Marjan and Lile Dimitrievski say that to return to their home would put them and their two young sons in great danger.

Today, a campaign backed by a local refugee support service and Redcar MP Vera Baird will be launched to try to persuade UK immigration authorities to let the family stay in this country.

The couple have been told they must return to their village, four miles from the border with Kosovo, because Macedonia is no longer considered to be a war zone.

But Marjan, 36, says he will be arrested and could face up to five years in jail as soon as he arrives because he refused to do his national service in the Macedonian army as he is against the concept of war.

The couple came to the North-East in May 2000 with their sons Sasha, now 11, and Miki, now eight.

Marjan says he thinks constantly about the terrors he left behind him.

"The army will come looking for me - they came seven times to look for me in the middle of the night and my mother had to lie and said she didn't know where I was," he said.

Lile, 35, who works as a volunteer at a refugee centre in Middlesbrough and is completing a translators' course, said: "Our village is very mixed and we worked with those people.
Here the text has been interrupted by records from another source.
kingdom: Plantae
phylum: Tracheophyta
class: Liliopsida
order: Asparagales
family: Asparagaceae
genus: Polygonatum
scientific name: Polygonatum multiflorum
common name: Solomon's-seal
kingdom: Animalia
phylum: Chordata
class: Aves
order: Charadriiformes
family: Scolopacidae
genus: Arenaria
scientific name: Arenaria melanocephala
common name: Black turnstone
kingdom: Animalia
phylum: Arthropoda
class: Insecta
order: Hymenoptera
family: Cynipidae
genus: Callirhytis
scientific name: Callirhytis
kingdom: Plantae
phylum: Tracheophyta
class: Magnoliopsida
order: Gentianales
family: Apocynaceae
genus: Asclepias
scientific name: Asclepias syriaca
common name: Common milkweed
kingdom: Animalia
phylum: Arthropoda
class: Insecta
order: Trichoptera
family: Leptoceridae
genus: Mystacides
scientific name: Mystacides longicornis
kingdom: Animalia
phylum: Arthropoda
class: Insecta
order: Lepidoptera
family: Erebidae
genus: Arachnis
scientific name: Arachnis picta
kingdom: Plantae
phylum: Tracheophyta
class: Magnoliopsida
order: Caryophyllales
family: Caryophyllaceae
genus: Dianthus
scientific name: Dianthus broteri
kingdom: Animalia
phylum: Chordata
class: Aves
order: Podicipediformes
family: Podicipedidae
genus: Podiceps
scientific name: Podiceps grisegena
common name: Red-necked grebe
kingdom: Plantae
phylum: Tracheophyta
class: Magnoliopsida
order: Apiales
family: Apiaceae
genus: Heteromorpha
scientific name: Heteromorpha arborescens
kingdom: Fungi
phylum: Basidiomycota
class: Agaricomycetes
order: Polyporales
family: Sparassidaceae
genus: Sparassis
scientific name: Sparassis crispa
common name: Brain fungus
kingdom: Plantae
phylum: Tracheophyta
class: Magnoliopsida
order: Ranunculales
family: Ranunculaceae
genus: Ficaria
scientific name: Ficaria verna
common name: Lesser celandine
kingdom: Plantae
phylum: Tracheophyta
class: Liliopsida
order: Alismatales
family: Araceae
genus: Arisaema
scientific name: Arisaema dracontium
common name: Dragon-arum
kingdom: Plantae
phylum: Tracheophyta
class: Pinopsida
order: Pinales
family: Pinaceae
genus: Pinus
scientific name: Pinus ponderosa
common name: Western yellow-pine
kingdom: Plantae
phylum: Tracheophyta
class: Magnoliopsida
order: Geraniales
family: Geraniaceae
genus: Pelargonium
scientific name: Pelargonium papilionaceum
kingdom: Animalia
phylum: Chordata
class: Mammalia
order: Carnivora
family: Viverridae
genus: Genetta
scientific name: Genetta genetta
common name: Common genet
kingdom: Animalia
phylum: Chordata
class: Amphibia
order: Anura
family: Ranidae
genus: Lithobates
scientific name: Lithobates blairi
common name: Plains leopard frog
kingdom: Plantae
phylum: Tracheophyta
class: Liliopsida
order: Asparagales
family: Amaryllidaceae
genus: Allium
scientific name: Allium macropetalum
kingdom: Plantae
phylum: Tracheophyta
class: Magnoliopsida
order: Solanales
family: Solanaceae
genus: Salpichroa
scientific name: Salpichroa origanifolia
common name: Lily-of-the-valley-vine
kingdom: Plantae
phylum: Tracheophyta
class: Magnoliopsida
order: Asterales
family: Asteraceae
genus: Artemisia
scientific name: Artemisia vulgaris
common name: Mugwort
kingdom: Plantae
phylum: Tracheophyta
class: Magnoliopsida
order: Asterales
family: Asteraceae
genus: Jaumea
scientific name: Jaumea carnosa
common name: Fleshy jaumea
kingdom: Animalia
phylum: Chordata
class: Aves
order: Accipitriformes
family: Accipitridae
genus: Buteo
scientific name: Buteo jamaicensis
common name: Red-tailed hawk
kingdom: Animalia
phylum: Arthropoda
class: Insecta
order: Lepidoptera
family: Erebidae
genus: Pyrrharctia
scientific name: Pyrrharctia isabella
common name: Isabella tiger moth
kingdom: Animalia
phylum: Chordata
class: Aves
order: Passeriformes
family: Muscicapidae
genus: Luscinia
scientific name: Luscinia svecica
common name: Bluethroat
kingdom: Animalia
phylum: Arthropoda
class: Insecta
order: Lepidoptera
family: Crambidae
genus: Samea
We don't want to turn the gun on our friends and neighbours, and we wouldn't feel safe.

"There is no peace. We couldn't trust anyone because of the religious problems. Too many people have been killed and everything has changed."

The boys have settled in well at their schools and have picked up distinctive Redcar accents.

Pete Widlinski, of the North-East Coalition for Asylum Rights in the Tees Valley, said: "It would be criminal to send them back. There's still an enormous amount of problems in Macedonia.

"The area where the family comes from is very near the border and there's all sorts of military incursions and mafia gangs operating with impunity."